Мать говорит, что я простужусь. Но я не простужаюсь. Иммунитет после болезни — как бронежилет. Остальное тело разваливается, но простуда не берет.
Дом встречает меня запахами. Кофе. Блины. И еще чем-то сладким — мать испекла пирог. Снова.
— Ты не обязан это есть, — говорит она, даже не оборачиваясь. Стоит у плиты в старом халате, волосы собраны в пучок. Спина прямая. Она держится молодцом. Всегда держится молодцом.
— Знаю.
— Я просто хотела…
— Я знаю, мам.
Я сажусь за стол. Блины выложены горкой. Масло уже растаяло и стекло на тарелку. Я беру один. Жую. Не чувствую вкуса. Я вообще плохо чувствую вкус после химии.
— Ты сегодня в школу? — спрашивает она.
— Да.
Она кивает. Не смотрит на меня.
Я знаю, что она хочет спросить: «Ты уверен? Тебе не тяжело? Может, останешься дома?» Но не спрашивает. Потому что если спросит — я останусь. А оставаться дома — значит сходить с ума в четырех стенах, которые давят на череп.
— Я пойду, — говорю я, доедая блин.
— Удачи.
Я беру рюкзак - легкий — я почти ничего не ношу - и выхожу через черный ход. Так короче до улицы.
Сад. Калитка. Улица.
Сет просыпается.
Наш дом стоит на тихой улице в старом районе, недалеко от канала. Рыбацкие домики, крашеные ставни, узкие проходы между зданиями. В воздухе пахнет солью и рыбой — порт близко. Чайки орут как сумасшедшие. Где-то вдалеке сигналит машина.
Я иду по тротуару, смотрю под ноги, чтобы не встретиться взглядом с одноклассниками. Если не смотреть на них — они как будто не существуют.
Странно.
Четыре месяца назад я мечтал выйти из больницы. Мечтал о нормальной жизни. О школе. О друзьях.

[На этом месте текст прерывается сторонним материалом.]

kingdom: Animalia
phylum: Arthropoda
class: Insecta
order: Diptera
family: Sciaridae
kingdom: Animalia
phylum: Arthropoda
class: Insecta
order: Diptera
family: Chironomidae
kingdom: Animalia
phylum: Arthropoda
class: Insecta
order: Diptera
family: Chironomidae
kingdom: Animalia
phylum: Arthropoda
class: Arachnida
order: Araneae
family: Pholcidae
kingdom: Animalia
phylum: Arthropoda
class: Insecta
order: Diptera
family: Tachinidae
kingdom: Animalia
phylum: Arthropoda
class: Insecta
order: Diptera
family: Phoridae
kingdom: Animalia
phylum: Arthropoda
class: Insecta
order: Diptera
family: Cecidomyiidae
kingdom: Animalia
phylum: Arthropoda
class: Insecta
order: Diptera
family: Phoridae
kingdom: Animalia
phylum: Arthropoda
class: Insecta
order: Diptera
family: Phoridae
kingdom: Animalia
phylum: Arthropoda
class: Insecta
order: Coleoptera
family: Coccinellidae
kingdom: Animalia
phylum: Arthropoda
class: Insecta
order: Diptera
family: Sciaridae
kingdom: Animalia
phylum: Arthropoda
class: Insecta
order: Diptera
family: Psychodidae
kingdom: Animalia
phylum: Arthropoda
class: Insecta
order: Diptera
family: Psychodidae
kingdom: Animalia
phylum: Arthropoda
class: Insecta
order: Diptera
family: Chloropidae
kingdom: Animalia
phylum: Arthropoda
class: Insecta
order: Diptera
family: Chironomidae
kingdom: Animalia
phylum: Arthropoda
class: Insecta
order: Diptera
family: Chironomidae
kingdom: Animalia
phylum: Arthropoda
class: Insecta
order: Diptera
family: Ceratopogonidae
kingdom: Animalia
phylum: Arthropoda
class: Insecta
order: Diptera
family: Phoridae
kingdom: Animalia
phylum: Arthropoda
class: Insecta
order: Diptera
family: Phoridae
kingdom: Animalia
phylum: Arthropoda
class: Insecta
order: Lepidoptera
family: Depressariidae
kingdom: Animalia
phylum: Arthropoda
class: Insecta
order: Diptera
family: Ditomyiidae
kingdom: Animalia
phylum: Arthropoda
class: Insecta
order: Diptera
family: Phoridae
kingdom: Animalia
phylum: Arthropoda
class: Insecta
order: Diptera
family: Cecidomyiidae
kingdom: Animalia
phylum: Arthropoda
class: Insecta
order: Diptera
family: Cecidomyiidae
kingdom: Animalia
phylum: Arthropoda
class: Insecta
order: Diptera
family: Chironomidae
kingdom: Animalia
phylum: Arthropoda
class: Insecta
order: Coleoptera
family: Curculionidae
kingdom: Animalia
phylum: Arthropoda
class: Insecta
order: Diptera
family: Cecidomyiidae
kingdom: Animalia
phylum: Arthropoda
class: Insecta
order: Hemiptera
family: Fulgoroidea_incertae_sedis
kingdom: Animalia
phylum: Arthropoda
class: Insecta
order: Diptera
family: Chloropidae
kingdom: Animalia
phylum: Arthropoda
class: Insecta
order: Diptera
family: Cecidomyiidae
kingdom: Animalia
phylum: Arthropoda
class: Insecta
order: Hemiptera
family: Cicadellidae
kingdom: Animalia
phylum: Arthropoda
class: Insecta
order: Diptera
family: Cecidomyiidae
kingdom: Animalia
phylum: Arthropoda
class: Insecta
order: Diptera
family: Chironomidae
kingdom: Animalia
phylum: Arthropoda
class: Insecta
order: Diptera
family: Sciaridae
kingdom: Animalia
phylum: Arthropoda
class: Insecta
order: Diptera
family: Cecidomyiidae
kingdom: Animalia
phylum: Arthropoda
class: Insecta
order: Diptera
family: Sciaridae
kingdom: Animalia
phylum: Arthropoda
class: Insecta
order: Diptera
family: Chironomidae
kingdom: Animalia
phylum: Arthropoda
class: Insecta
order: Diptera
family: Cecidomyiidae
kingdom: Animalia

А теперь друзья — это люди, которые шлют мне сообщения «как ты?», а когда я пишу «нормально» — замолкают на неделю.
Потому что «нормально» от того, кто был между жизнью и смертью, звучит как ложь.
Или как напоминание.
Им неудобно. Я напоминаю им, что дети тоже умирают.
Поэтому они отворачиваются.
Я их не виню.
Я прохожу мимо ее дома.
Старое здание с облупившейся штукатуркой. На первом этаже — пустующая пекарня (вывеска еще висит, но стекла заклеены газетами). Входная дверь с домофоном. На втором этаже — два окна. Одно зашторено. Второе — открыто.